Rape culture in drinking culture

“Its all about getting your bitches. It’s all about getting your dick wet at the end of the day.”

These are words I heard as I was walking up University Avenue last Friday.

That’s not to say that it’s the first time I’ve heard that sentiment. When you live in residence for two years, it’s hard to avoid the sense that sex, to a lot of undergraduates, more resembles using another person as a masturbatory tool than actual intimacy and mutually pleasurable sex.

While it would be easy to chalk this up to immaturity, I can’t get over the language that man used.

It’s pretty popular in feminist circles to question the popular term “consensual sex.” It’s not because we think consent is unimportant, but because we already have a term for non-consensual sex; that term is rape.

If the sex isn’t consensual, it isn’t sex, it’s rape.

This school and the Students’ Union have put a real focus on sexual assault and gendered violence in the past few years, but given the attitude many people take to their intimate encounters, I don’t think we’ve even begun to approach the real problem of rape culture.

Right now, the way we talk about gendered violence is split. Half of the talk is about the prevalence of sexual assault. Somewhere between twenty per cent to thirty-three per cent of women will experience sexual assault, as of recent studies.

The other half  of the conversation is still trapped in an earlier view of sexual assault. People try to explain that a rapist who attacks women in public is not doing so because he is aroused, but rather because he seeks power over the sexual assault survivor.

When you look into those frightening statistics, there are plenty of examples of assaults that most people wouldn’t call assault.

Inappropriate touching at a bar. Trying to physically force someone to kiss you. Being black-out drunk and waking up next to someone you don’t remember meeting.

If these sound benign, it is because our culture has normalized this way of thinking about sex.

There are plenty of people of all genders who walk into Phil’s after finishing a mickey with the expectation that they will end up in someone’s bed, whether they remember how they got there or not.

All that matters is getting your bitches.
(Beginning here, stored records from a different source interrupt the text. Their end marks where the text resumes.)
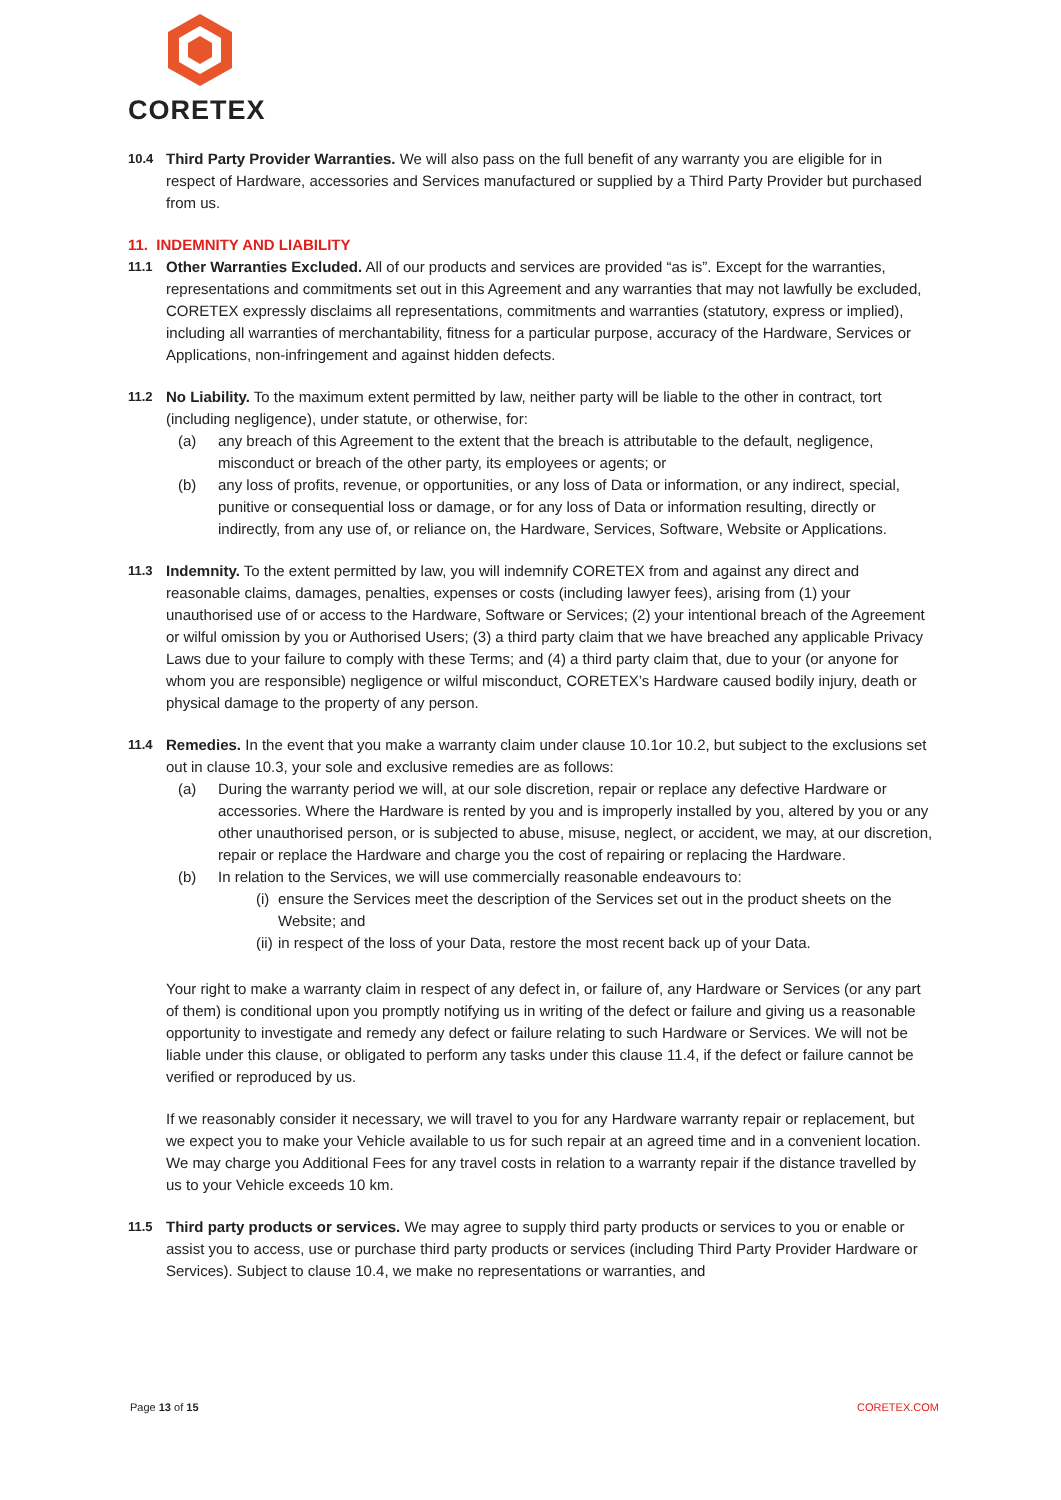CORETEX
10.4
Third Party Provider Warranties. We will also pass on the full benefit of any warranty you are eligible for in respect of Hardware, accessories and Services manufactured or supplied by a Third Party Provider but purchased from us.
11. INDEMNITY AND LIABILITY
11.1
Other Warranties Excluded. All of our products and services are provided “as is”. Except for the warranties, representations and commitments set out in this Agreement and any warranties that may not lawfully be excluded, CORETEX expressly disclaims all representations, commitments and warranties (statutory, express or implied), including all warranties of merchantability, fitness for a particular purpose, accuracy of the Hardware, Services or Applications, non-infringement and against hidden defects.
11.2
No Liability. To the maximum extent permitted by law, neither party will be liable to the other in contract, tort (including negligence), under statute, or otherwise, for:
(a) any breach of this Agreement to the extent that the breach is attributable to the default, negligence, misconduct or breach of the other party, its employees or agents; or
(b) any loss of profits, revenue, or opportunities, or any loss of Data or information, or any indirect, special, punitive or consequential loss or damage, or for any loss of Data or information resulting, directly or indirectly, from any use of, or reliance on, the Hardware, Services, Software, Website or Applications.
11.3
Indemnity. To the extent permitted by law, you will indemnify CORETEX from and against any direct and reasonable claims, damages, penalties, expenses or costs (including lawyer fees), arising from (1) your unauthorised use of or access to the Hardware, Software or Services; (2) your intentional breach of the Agreement or wilful omission by you or Authorised Users; (3) a third party claim that we have breached any applicable Privacy Laws due to your failure to comply with these Terms; and (4) a third party claim that, due to your (or anyone for whom you are responsible) negligence or wilful misconduct, CORETEX’s Hardware caused bodily injury, death or physical damage to the property of any person.
11.4
Remedies. In the event that you make a warranty claim under clause 10.1or 10.2, but subject to the exclusions set out in clause 10.3, your sole and exclusive remedies are as follows:
(a) During the warranty period we will, at our sole discretion, repair or replace any defective Hardware or accessories. Where the Hardware is rented by you and is improperly installed by you, altered by you or any other unauthorised person, or is subjected to abuse, misuse, neglect, or accident, we may, at our discretion, repair or replace the Hardware and charge you the cost of repairing or replacing the Hardware.
(b) In relation to the Services, we will use commercially reasonable endeavours to:
(i) ensure the Services meet the description of the Services set out in the product sheets on the Website; and
(ii) in respect of the loss of your Data, restore the most recent back up of your Data.
Your right to make a warranty claim in respect of any defect in, or failure of, any Hardware or Services (or any part of them) is conditional upon you promptly notifying us in writing of the defect or failure and giving us a reasonable opportunity to investigate and remedy any defect or failure relating to such Hardware or Services. We will not be liable under this clause, or obligated to perform any tasks under this clause 11.4, if the defect or failure cannot be verified or reproduced by us.
If we reasonably consider it necessary, we will travel to you for any Hardware warranty repair or replacement, but we expect you to make your Vehicle available to us for such repair at an agreed time and in a convenient location. We may charge you Additional Fees for any travel costs in relation to a warranty repair if the distance travelled by us to your Vehicle exceeds 10 km.
11.5
Third party products or services. We may agree to supply third party products or services to you or enable or assist you to access, use or purchase third party products or services (including Third Party Provider Hardware or Services). Subject to clause 10.4, we make no representations or warranties, and
Page 13 of 15 CORETEX.COM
Bitches meaning bodies that can be used for sex, objects that the belong to the guy in question for the night, to be used for whatever purposes he has in mind.

All that matters is getting your dick wet at the end of the night. Unlike the fallacious distinction we made earlier between (non-consensual) rape and (consensual) sex, getting your dick wet by the end of the night does not require the condition of consent.

Any form of penetration seems to count with that end in mind. And when you mix that with the drink-til-you-drop attitude found in contemporary culture, it becomes increasingly clear where our problem with rape culture comes from.

Lest you think I’m speaking from a-top my ivory tower, I know this mentality so well because it was the mentality I arrived at university with. The attitude around drinking at my high school was “get drunk so you can get laid.” The attitude in my residence when I was a resident and when I was a don was “get drunk so you can get laid.”

And while the culture is starting to change, it’s only doing so on the margins because we have yet to address this central problem. Drinking culture at universities is rape culture. It encourages the mentality that when you’re drunk, anything goes.

One Comment

  1. First, I would like to state that I agree that people should only participate in consensual sex.

    Second, I believe you failed to provide meaningful steps or educate readers on how to solve the issue whatsoever.

    I am do not support the statement, “Its all about getting your bitches. It’s all about getting your dick wet at the end of the day,” as I do not believe women should be referred to as bitches, but I would like to bring to your attention that you may have taken the statement out of context. Nowhere in this statement does not mention drinking or rape.

    You are implying that involvement of drinking and encouragement of rape, but at the same time, that man also may be implying having consent and just having sex. Contrary to popular belief, women like sex too and I believe if a woman said, “It’s all about getting your pussy wet at the end of the day,” you would not be writing this article.

    Your statement, “Drinking culture at universities is rape culture,” is invalid. There is not a full correlation with drinking culture and rape culture. Rape also occurs when people are sober. I believe Laurier is not as heavily integrated with the rape culture as it is with their drinking culture.

    Overall, I think you should use the Cord to talk about consent and how men should protect themselves from being accused of rape. Even sexual consent contracts or “consent kits” do not hold up courts as women can change their mind at any time.